● **INSTRUCTION**
Return, unaltered, every line from the beginning of the material below up to and including the one with "Page size: 1626x1125.".

● **DATA**
——

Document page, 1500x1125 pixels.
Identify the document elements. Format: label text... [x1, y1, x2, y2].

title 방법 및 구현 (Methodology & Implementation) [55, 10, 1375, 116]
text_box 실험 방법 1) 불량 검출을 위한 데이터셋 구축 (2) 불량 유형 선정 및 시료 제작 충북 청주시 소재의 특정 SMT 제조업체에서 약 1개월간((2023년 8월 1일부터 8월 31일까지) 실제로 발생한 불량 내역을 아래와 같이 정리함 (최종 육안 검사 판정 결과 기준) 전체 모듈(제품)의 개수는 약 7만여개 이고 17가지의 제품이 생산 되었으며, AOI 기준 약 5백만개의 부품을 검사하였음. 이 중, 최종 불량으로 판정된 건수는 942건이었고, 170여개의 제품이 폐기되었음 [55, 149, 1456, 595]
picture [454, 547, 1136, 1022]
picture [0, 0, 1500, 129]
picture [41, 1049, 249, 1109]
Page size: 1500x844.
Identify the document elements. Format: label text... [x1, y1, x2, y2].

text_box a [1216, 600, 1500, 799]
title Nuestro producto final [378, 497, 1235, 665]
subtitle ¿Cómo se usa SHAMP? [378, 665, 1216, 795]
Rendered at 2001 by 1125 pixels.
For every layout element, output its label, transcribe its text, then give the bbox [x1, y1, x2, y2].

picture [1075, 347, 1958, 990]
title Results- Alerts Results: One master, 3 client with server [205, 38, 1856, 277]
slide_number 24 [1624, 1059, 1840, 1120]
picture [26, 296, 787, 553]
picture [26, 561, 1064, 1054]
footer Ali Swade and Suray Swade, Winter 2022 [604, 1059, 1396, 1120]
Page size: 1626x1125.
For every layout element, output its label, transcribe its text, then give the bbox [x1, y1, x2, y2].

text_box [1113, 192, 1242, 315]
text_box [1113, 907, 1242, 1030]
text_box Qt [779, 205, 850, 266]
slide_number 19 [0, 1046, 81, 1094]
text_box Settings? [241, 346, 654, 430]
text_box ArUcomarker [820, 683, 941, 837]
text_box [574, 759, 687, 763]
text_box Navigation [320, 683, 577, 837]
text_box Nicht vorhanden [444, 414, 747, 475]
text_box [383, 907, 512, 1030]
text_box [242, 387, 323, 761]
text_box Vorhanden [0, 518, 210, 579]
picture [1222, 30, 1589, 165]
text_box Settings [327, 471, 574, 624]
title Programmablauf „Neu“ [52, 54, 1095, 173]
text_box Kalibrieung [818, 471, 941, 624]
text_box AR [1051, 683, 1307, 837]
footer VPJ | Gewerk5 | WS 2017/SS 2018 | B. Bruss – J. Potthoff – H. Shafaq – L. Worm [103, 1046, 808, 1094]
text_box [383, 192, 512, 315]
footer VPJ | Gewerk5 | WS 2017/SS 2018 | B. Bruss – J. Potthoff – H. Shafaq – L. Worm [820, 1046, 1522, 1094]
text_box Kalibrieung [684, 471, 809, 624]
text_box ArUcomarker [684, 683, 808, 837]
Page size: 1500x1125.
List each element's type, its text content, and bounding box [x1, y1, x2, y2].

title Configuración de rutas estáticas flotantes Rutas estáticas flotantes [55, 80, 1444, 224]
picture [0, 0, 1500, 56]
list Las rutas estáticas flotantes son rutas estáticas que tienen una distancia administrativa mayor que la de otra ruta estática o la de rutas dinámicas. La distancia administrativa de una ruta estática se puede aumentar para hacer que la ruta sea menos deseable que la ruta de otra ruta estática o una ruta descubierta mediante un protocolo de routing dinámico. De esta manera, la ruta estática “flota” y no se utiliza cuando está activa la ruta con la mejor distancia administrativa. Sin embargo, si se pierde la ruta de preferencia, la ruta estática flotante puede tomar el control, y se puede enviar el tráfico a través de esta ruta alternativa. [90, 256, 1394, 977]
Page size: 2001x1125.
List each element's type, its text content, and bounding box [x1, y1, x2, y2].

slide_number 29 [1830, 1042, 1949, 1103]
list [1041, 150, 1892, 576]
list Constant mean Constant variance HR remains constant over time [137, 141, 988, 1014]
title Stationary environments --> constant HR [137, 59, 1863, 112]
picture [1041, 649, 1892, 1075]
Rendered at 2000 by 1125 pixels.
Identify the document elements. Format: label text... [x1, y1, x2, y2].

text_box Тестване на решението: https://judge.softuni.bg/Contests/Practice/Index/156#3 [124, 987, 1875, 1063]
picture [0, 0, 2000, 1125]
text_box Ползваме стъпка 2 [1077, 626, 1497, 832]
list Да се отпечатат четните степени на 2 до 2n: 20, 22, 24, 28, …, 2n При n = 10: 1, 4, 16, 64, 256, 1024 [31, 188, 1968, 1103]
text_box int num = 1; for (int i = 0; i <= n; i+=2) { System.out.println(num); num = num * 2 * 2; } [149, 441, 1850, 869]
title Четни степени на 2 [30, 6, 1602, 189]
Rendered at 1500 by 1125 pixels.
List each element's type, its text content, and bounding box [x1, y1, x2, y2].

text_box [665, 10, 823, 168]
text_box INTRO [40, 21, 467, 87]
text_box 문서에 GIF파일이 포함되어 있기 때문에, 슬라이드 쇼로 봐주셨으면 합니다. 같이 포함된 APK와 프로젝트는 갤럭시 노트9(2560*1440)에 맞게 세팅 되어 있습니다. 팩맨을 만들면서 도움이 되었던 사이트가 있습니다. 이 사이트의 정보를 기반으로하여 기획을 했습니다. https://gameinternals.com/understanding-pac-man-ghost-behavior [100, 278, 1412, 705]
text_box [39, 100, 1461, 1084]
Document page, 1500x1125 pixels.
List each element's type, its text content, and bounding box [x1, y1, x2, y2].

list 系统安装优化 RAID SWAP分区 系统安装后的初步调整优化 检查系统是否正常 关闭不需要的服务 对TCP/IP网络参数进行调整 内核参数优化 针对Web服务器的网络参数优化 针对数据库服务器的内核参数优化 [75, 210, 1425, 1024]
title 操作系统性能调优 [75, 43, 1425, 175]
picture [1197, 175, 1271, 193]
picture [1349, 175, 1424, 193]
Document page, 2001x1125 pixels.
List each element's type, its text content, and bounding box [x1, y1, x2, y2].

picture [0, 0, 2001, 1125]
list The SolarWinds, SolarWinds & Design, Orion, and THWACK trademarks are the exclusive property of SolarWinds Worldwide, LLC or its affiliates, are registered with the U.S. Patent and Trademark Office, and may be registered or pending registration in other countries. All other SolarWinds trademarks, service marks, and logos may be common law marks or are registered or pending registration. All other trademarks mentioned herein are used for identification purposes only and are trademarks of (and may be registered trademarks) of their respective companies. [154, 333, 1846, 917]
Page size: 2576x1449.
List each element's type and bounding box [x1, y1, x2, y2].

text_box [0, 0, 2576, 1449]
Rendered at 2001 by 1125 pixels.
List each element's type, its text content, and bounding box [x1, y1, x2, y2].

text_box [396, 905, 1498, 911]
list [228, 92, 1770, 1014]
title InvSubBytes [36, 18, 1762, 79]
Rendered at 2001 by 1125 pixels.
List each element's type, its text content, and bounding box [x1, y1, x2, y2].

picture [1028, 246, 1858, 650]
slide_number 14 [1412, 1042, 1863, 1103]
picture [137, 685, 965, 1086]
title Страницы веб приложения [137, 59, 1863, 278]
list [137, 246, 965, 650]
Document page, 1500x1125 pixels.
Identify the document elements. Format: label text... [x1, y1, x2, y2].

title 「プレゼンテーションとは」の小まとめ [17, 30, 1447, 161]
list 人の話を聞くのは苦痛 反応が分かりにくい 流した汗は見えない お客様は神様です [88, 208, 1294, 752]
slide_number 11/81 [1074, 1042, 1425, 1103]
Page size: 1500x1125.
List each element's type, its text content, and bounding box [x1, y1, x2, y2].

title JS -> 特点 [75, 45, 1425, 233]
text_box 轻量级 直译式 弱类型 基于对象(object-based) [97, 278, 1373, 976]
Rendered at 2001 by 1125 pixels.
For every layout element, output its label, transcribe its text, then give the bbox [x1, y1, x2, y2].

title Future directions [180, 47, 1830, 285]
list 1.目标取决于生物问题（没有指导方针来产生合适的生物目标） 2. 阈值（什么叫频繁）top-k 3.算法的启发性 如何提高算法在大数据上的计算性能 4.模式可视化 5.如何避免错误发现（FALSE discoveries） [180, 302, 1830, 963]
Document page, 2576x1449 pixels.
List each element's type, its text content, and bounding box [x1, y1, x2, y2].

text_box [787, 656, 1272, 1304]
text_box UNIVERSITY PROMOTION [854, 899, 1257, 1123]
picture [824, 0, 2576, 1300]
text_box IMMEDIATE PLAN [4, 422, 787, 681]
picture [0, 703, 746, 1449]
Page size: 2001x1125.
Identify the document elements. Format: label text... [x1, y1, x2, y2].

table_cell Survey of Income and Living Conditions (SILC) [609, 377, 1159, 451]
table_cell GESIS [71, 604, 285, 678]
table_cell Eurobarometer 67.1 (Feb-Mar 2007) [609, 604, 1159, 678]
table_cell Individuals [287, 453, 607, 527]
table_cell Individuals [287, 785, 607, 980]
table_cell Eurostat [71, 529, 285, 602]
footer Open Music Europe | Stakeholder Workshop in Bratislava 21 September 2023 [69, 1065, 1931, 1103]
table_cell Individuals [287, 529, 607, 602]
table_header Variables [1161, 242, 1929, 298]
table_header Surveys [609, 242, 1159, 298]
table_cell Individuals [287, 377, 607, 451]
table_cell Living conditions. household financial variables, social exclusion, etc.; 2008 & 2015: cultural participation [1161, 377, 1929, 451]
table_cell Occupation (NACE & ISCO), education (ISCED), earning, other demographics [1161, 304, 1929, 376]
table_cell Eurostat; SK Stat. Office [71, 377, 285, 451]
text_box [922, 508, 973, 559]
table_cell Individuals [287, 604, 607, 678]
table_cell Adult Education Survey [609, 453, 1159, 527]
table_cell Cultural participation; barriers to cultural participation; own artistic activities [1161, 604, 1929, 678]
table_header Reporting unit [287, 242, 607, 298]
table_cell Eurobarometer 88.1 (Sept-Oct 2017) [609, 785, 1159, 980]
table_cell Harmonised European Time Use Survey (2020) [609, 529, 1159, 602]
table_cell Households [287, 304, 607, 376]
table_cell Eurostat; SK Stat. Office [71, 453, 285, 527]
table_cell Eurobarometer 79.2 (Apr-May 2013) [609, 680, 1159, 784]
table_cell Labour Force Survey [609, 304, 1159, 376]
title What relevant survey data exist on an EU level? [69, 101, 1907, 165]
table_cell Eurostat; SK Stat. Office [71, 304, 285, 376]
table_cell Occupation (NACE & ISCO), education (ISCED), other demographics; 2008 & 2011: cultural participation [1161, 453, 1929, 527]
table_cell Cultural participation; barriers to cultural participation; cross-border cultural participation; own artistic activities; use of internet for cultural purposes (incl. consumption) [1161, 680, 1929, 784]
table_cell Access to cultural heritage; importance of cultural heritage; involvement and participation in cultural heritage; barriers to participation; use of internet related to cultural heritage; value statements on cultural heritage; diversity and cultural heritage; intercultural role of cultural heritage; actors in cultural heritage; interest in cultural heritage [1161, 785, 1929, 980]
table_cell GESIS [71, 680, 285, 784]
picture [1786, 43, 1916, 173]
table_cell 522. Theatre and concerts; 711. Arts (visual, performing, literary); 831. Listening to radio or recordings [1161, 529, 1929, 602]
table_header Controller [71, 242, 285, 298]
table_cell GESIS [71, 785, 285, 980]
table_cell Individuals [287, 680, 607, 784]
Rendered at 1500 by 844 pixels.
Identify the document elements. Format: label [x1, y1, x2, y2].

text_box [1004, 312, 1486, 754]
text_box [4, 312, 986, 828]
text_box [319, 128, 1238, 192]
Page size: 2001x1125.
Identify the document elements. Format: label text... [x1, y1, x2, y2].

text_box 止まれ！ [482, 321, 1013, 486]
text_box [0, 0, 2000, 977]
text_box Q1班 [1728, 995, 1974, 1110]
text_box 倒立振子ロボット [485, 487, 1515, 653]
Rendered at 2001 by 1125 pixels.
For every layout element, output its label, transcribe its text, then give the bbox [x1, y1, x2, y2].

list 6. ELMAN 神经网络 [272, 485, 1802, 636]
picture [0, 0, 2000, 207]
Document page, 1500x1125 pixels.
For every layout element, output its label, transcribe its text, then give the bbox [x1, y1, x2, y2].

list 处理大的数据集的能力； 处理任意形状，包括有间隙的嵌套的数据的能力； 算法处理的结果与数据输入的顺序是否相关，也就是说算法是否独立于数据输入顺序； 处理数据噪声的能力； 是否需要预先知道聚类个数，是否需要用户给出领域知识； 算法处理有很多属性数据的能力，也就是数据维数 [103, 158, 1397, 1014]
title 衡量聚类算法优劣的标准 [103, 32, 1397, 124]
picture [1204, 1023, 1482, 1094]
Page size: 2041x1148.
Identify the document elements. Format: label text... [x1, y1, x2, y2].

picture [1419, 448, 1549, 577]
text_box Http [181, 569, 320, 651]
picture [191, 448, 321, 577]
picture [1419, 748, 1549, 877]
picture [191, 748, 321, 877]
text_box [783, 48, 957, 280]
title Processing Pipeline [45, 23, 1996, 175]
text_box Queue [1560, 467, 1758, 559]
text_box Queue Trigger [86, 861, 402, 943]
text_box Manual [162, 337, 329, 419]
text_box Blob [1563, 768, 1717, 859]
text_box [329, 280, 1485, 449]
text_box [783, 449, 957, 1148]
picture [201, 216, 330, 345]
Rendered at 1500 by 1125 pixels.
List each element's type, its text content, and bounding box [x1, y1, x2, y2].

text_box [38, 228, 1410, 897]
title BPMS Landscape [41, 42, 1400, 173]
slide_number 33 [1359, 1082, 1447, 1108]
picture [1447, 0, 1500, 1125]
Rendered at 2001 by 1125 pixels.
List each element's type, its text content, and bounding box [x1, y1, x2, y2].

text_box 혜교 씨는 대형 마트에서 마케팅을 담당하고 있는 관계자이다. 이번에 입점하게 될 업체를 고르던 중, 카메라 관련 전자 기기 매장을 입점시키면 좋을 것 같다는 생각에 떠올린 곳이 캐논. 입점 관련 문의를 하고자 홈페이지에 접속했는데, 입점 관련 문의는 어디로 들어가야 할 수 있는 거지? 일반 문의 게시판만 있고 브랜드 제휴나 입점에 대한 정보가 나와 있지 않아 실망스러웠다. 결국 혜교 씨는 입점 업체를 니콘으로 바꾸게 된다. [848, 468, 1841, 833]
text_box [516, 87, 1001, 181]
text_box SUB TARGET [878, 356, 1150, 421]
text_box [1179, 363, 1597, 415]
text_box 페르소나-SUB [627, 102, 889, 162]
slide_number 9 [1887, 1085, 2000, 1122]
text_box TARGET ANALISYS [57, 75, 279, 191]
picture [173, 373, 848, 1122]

——

● **TASK RESULT**
Document page, 1500x1125 pixels.
Identify the document elements. Format: label text... [x1, y1, x2, y2].

title 방법 및 구현 (Methodology & Implementation) [55, 10, 1375, 116]
text_box 실험 방법 1) 불량 검출을 위한 데이터셋 구축 (2) 불량 유형 선정 및 시료 제작 충북 청주시 소재의 특정 SMT 제조업체에서 약 1개월간((2023년 8월 1일부터 8월 31일까지) 실제로 발생한 불량 내역을 아래와 같이 정리함 (최종 육안 검사 판정 결과 기준) 전체 모듈(제품)의 개수는 약 7만여개 이고 17가지의 제품이 생산 되었으며, AOI 기준 약 5백만개의 부품을 검사하였음. 이 중, 최종 불량으로 판정된 건수는 942건이었고, 170여개의 제품이 폐기되었음 [55, 149, 1456, 595]
picture [454, 547, 1136, 1022]
picture [0, 0, 1500, 129]
picture [41, 1049, 249, 1109]
Page size: 1500x844.
Identify the document elements. Format: label text... [x1, y1, x2, y2].

text_box a [1216, 600, 1500, 799]
title Nuestro producto final [378, 497, 1235, 665]
subtitle ¿Cómo se usa SHAMP? [378, 665, 1216, 795]
Rendered at 2001 by 1125 pixels.
For every layout element, output its label, transcribe its text, then give the bbox [x1, y1, x2, y2].

picture [1075, 347, 1958, 990]
title Results- Alerts Results: One master, 3 client with server [205, 38, 1856, 277]
slide_number 24 [1624, 1059, 1840, 1120]
picture [26, 296, 787, 553]
picture [26, 561, 1064, 1054]
footer Ali Swade and Suray Swade, Winter 2022 [604, 1059, 1396, 1120]
Page size: 1626x1125.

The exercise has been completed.